14.12.20

Enough already

 There was an op-ed in the WSJ this weekend that's gotten a lot of people's attention and drawn many comments and airtime.  Here's the beginning:


First of all, it's clear that the author just wants to stir things up (mission accomplished).

Second, does it really matter what honorific Jill Biden uses?  

In schools it's now expected that we, faculty and students, share our pronouns.  The rationale is, in part, to help students feel safe sharing their identities with us and for them to feel accepted for who they are.  I read one article that suggests that perhaps the options have gotten a little out of hand, and at least at MPOW they aren't there... yet.  

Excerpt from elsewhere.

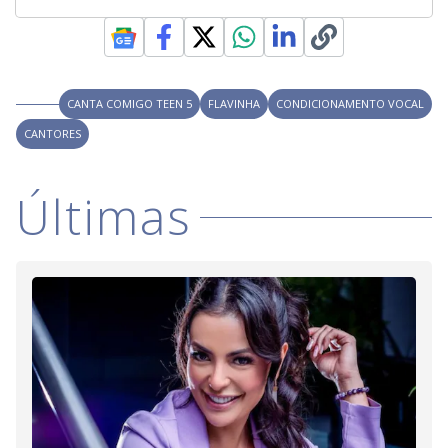
CANTA COMIGO TEEN 5
FLAVINHA
CONDICIONAMENTO VOCAL
CANTORES
Últimas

The next step is obviously honorifics.  At a recent faculty meeting we were encouraged to think about what honorific we were using and whether it was gendered (Ms., Mrs, Mr.) or not (Dr., Coach).  As a substitute for the gendered version, Mx. was recommended or we could just use our first names or last names.  Now, that last part just doesn't work for me.  Using my last name is a little too much like I'm in the army.  I've used my first name at a Quaker school and at the school previous to the one I worked in, but that's rarely the culture of the school.  And Mx.?  One of my staff suggested "Minx" (I think she was joking) but I'm just nixing Mx.  Using a gendered honorific is like sharing my pronouns - if I'm using Ms/Miss, then students can assume she/her/hers, right?

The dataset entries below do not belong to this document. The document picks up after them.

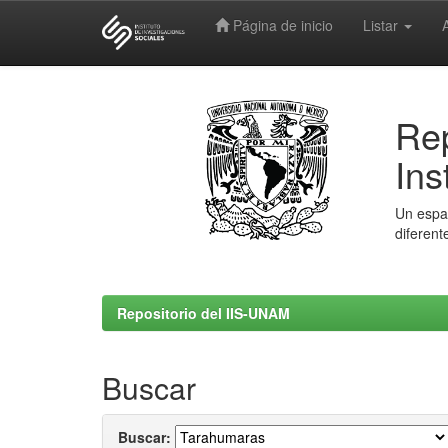
Página de inicio
Listar
Skip
navigation
Rep
Ins
Un espac
diferent
Repositorio del IIS-UNAM
Buscar
Buscar:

As for Dr. well... Some schools are incredibly proud of the number of faculty who have doctorates and insist on using Dr. whether or not the faculty member wants to.  My father has his PhD and always said that his degrees stood for "BullSh*t", "More sh*t", "Piled high and Deep" (no, he didn't make that all up).  Getting tenure and being a full professor was more important, so his preference was for Professor Lazygal's Dad.  And as an academic snob, he feels that anyone in secondary education who was not a medical doctor who used Dr. was simply someone who couldn't make it in a college/university job (note: I'm repeating his thoughts, not saying that I agree with them).

Me?  Well, I'll share my pronouns within my school (most of my non-academic friends won't understand) and I'll keep using a gendered pronoun.  And if we can move on from this silly season giving the op-ed more attention than it deserves, well, I'll be grateful.